Work instructions - Rewrite the lines below with "sheet music" changed to "score" and everything else left the same. Omit the pictures from your answer.

Data provided -
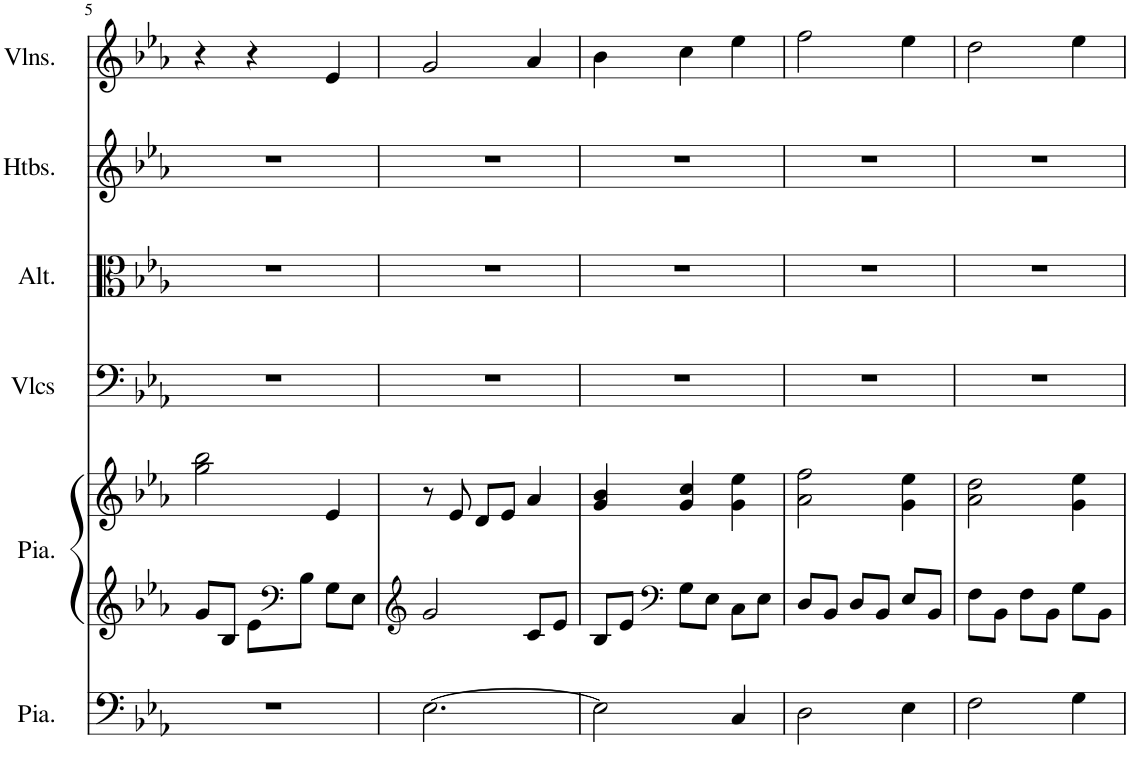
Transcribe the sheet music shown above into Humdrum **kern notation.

**kern	**kern	**kern	**kern	**kern	**kern	**kern
*part6	*part5	*part5	*part4	*part3	*part2	*part1
*staff7	*staff6	*staff5	*staff4	*staff3	*staff2	*staff1
*I"Piano, Pedals	*I"Piano, Organ	*	*I"Violoncelles, Bass	*I"Altos, Tenor	*I"Hautbois, Alto	*I"Violons, Soprano
*I'Pia.	*I'Pia.	*	*I'Vlcs	*I'Alt.	*I'Htbs.	*I'Vlns.
!!LO:PB:g=z
*clefF4	*clefG2	*clefG2	*clefF4	*clefC3	*clefG2	*clefG2
*k[b-e-a-]	*k[b-e-a-]	*k[b-e-a-]	*k[b-e-a-]	*k[b-e-a-]	*k[b-e-a-]	*k[b-e-a-]
*M3/4	*M3/4	*M3/4	*M3/4	*M3/4	*M3/4	*M3/4
=5	=5	=5	=5	=5	=5	=5
2.r	8g/L	2gg\ 2bb-\	2.r	2.r	2.r	4r
.	8B-/J	.	.	.	.	.
.	8e-\L	.	.	.	.	4r
*	*clefF4	*	*	*	*	*
.	8B-\J	.	.	.	.	.
.	8G\L	4e-/	.	.	.	4e-/
.	8E-\J	.	.	.	.	.
=6	=6	=6	=6	=6	=6	=6
*	*clefG2	*	*	*	*	*
[2.E-\	2g/	8r	2.r	2.r	2.r	2g/
.	.	8e-/	.	.	.	.
.	.	8d/L	.	.	.	.
.	.	8e-/J	.	.	.	.
.	8c/L	4a-/	.	.	.	4a-/
.	8e-/J	.	.	.	.	.
=7	=7	=7	=7	=7	=7	=7
2E-\]	8B-/L	4g/ 4b-/	2.r	2.r	2.r	4b-\
.	8e-/J	.	.	.	.	.
*	*clefF4	*	*	*	*	*
.	8G\L	4g/ 4cc/	.	.	.	4cc\
.	8E-\J	.	.	.	.	.
4C/	8C\L	4g\ 4ee-\	.	.	.	4ee-\
.	8E-\J	.	.	.	.	.
=8	=8	=8	=8	=8	=8	=8
2D\	8D/L	2a-\ 2ff\	2.r	2.r	2.r	2ff\
.	8BB-/J	.	.	.	.	.
.	8D/L	.	.	.	.	.
.	8BB-/J	.	.	.	.	.
4E-\	8E-/L	4g\ 4ee-\	.	.	.	4ee-\
.	8BB-/J	.	.	.	.	.
=9	=9	=9	=9	=9	=9	=9
2F\	8F\L	2a-\ 2dd\	2.r	2.r	2.r	2dd\
.	8BB-\J	.	.	.	.	.
.	8F\L	.	.	.	.	.
.	8BB-\J	.	.	.	.	.
4G\	8G\L	4g\ 4ee-\	.	.	.	4ee-\
.	8BB-\J	.	.	.	.	.
=	=	=	=	=	=	=
*-	*-	*-	*-	*-	*-	*-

Full solution -
Transcribe the score shown above into Humdrum **kern notation.

**kern	**kern	**kern	**kern	**kern	**kern	**kern
*part6	*part5	*part5	*part4	*part3	*part2	*part1
*staff7	*staff6	*staff5	*staff4	*staff3	*staff2	*staff1
*I"Piano, Pedals	*I"Piano, Organ	*	*I"Violoncelles, Bass	*I"Altos, Tenor	*I"Hautbois, Alto	*I"Violons, Soprano
*I'Pia.	*I'Pia.	*	*I'Vlcs	*I'Alt.	*I'Htbs.	*I'Vlns.
!!LO:PB:g=z
*clefF4	*clefG2	*clefG2	*clefF4	*clefC3	*clefG2	*clefG2
*k[b-e-a-]	*k[b-e-a-]	*k[b-e-a-]	*k[b-e-a-]	*k[b-e-a-]	*k[b-e-a-]	*k[b-e-a-]
*M3/4	*M3/4	*M3/4	*M3/4	*M3/4	*M3/4	*M3/4
=5	=5	=5	=5	=5	=5	=5
2.r	8g/L	2gg\ 2bb-\	2.r	2.r	2.r	4r
.	8B-/J	.	.	.	.	.
.	8e-\L	.	.	.	.	4r
*	*clefF4	*	*	*	*	*
.	8B-\J	.	.	.	.	.
.	8G\L	4e-/	.	.	.	4e-/
.	8E-\J	.	.	.	.	.
=6	=6	=6	=6	=6	=6	=6
*	*clefG2	*	*	*	*	*
[2.E-\	2g/	8r	2.r	2.r	2.r	2g/
.	.	8e-/	.	.	.	.
.	.	8d/L	.	.	.	.
.	.	8e-/J	.	.	.	.
.	8c/L	4a-/	.	.	.	4a-/
.	8e-/J	.	.	.	.	.
=7	=7	=7	=7	=7	=7	=7
2E-\]	8B-/L	4g/ 4b-/	2.r	2.r	2.r	4b-\
.	8e-/J	.	.	.	.	.
*	*clefF4	*	*	*	*	*
.	8G\L	4g/ 4cc/	.	.	.	4cc\
.	8E-\J	.	.	.	.	.
4C/	8C\L	4g\ 4ee-\	.	.	.	4ee-\
.	8E-\J	.	.	.	.	.
=8	=8	=8	=8	=8	=8	=8
2D\	8D/L	2a-\ 2ff\	2.r	2.r	2.r	2ff\
.	8BB-/J	.	.	.	.	.
.	8D/L	.	.	.	.	.
.	8BB-/J	.	.	.	.	.
4E-\	8E-/L	4g\ 4ee-\	.	.	.	4ee-\
.	8BB-/J	.	.	.	.	.
=9	=9	=9	=9	=9	=9	=9
2F\	8F\L	2a-\ 2dd\	2.r	2.r	2.r	2dd\
.	8BB-\J	.	.	.	.	.
.	8F\L	.	.	.	.	.
.	8BB-\J	.	.	.	.	.
4G\	8G\L	4g\ 4ee-\	.	.	.	4ee-\
.	8BB-\J	.	.	.	.	.
=	=	=	=	=	=	=
*-	*-	*-	*-	*-	*-	*-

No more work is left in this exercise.